Since the mid-1800s, traffic has been an alarming problem in society. It increases the consumption of fuel, carbon emissions as well as air and noise pollution. Because of the rise in these harmful substances and the damage it does to Earth’s environment, a serious question arises: “what will we do to stop it?”


According to BBC News, the world has nearly 40 million miles of road (64 million km), and it will only increase even more. As more and more countries develop, growth in population and income will increase, but the degradation of resources and open land will rise as well. By 2040, there will be approximately 2 billion cars on the road, and traffic levels could increase by 50%.


Many people are annoyed with the terrible problem of traffic, including Elon Musk, founder of Tesla. At an event for his tunneling firm in 2018, Elon Musk announced a futuristic solution to the traffic problem: underground roadways.
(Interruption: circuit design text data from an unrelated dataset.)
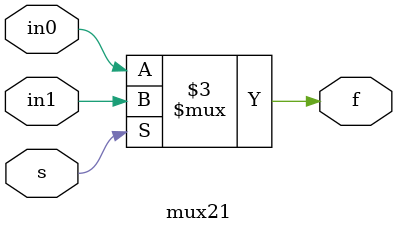
<source format=v>
/*
• An	alternate	way	to	specify	the	
event	condi>on	by	using	a	“*”	
instead	of	naming	the	variables.	
• “*”	is	ac>vated	whenever	any	of	
the	variables	change.
*/
// A combinational logic example
module mux21 (in1, in0, s, f);
    input in1, in0, s;
    output reg f;
    always @(*)
        if (s)
            f = in1;
        else
            f = in0;
endmodule

</source>
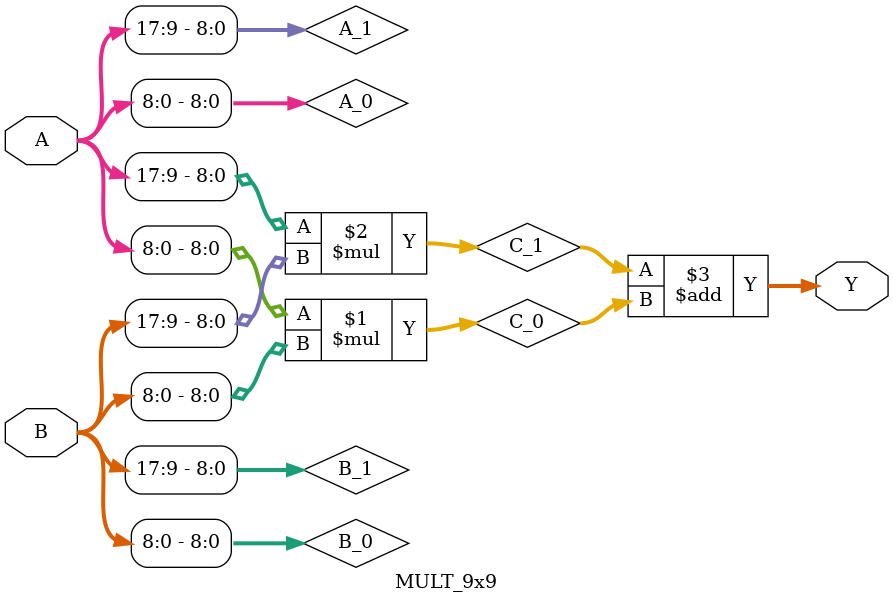
<source format=v>
(* techmap_celltype = "$mul $__mul $__MULT9X9" *)
module MULT_9x9(
        input [17:0] A,
        input [17:0] B,
        output [35:0] Y
 );
parameter A_w = 0;
parameter B_w = 0;
parameter A_SIGNED = 0;
parameter B_SIGNED = 0;
parameter A_WIDTH = 1;
parameter B_WIDTH = 1;
parameter Y_WIDTH = 1;
wire signed [17:0] C_0;
wire signed [17:0] C_1;

wire signed [8:0] A_0 = A[8:0];
wire signed [8:0] B_0 = B[8:0];
wire signed [8:0] A_1 = A[17:9];
wire signed [8:0] B_1 = B[17:9];

assign C_0 = A_0 * B_0;
assign C_1 = A_1 * B_1;
/*
assign C_0 = A[8:0] * B[8:0];
assign C_1 = A[17:9] * B[17:9];
assign C_2 = A[26:18] * B[26:18];
assign C_3 = A[35:27] * B[35:27];
assign C_4 = A[44:36] * B[44:36];
assign C_5 = A[53:45] * B[53:45];
*/
/* bitwidth:45,$add:3?? error
wire [44:0] C_0_shifted = {{18{1'b0}}, {C_0}, {9{1'b0}}};
wire [44:0] C_1_shifted = {{18{1'b0}}, {C_1}, {9{1'b0}}};
wire [44:0] C_2_shifted = {{18{1'b0}}, {C_2}, {9{1'b0}}};
wire [44:0] C_3_shifted = {{C_3}, {27{1'b0}}};
wire [44:0] C_4_shifted = {{C_4}, {27{1'b0}}};
wire [44:0] C_5_shifted = {{C_5}, {27{1'b0}}};

assign P = C_5_shifted + C_4_shifted + C_3_shifted + C_2_shifted + C_1_shifted + C_0_shifted;
*/
/* no $shl
wire [26:0] C_0_shifted = {{C_0}, {9{1'b0}}};
wire [26:0] C_1_shifted = {{C_1}, {9{1'b0}}};
wire [26:0] C_2_shifted = {{C_2}, {9{1'b0}}};
wire [44:0] C_3_shifted = {{C_3}, {27{1'b0}}};
wire [44:0] C_4_shifted = {{C_4}, {27{1'b0}}};
wire [44:0] C_5_shifted = {{C_5}, {27{1'b0}}};

assign P = {{(C_5_shifted + C_4_shifted + C_3_shifted)},{(C_2_shifted + C_1_shifted + C_0_shifted)}};
*/
/*
wire [26:0] C_0_shifted =  C_0 << 9;
wire [26:0] C_1_shifted =  C_1 << 9;
wire [26:0] C_2_shifted =  C_2 << 9;
wire [44:0] C_3_shifted =  C_3 << 27;
wire [44:0] C_4_shifted =  C_4 << 27;
wire [44:0] C_5_shifted =  C_5 << 27;

assign P = {{(C_5_shifted + C_4_shifted + C_3_shifted)},{(C_2_shifted + C_1_shifted + C_0_shifted)}};*/

//assign Y = {(C_5 + C_4 + C_3),(C_2 + C_1 + C_0)};

//assign Y[44:24] = 0;
assign Y = C_1 + C_0;

// assign  Y = {(C_5 + C_4 + C_3),{6{0}},(C_2 + C_1 + C_0)};

endmodule


</source>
This solves many of the problems said above, and also opens up new and better opportunities for people around the world.


Underground roads would also prevent further land reduction in our already crowded spaces. Every day, many animal habitats are stolen away due to the building of infrastructure or other human activities. By eliminating one of the leading factors of habitat loss, roadkill rates will decrease and biodiversity, which is essential to our survival, will increase. Our environment will profit as more land is available to wildlife.


"Can you imagine how the cities will be transformed?" Tom Ireland, projects director of tunneling company Aurecon, asks in an article from BBC. "If you want to revitalize the city center, you pedestrianize the roads." Underground roads would ultimately free up room for trees, linear parks, landscaping, pavement cafes, and scores of other public amenities.


Another problem underground roadways would solve is climate change. According to BBC News, green space absorbs more water than concrete. Therefore if more parks and green grassland appear, people will be more protected from flooding and other natural disasters. Additional trees also reduce temperatures by nearly 40% during the day.


Furthermore, driving underground can avoid extreme weather such as hazardous heat, cold or rain.


"You can climate-control everything, you can engineer your existence very efficiently underground," Bradley Garrett, a cultural geographer at University College Dublin and author of Subterranean London, says in an article from BBC News. "And that does mean generally that the infrastructure we build underground lasts longer."


By removing some roads above the surface, people can also reconnect with their communities again. “Dislocated communities are one of the biggest problems caused by large roads,” Ireland says in an article from BBC News. According to BBC News, divided neighborhoods can prevent people from essential services such as grocery stores and restrict mobility, increasing income inequality and segregation.


In 2021, a report in Seattle found that the removal of surface roads can reunite neighborhoods and provide space for up to 4.7 million square feet (0.44 million square meters) of new housing.


Underground roads may as well be the solution to traffic. Perhaps one day, our world would be able to flourish once more in a healthy environment where we have clean air, diverse species, and more communication.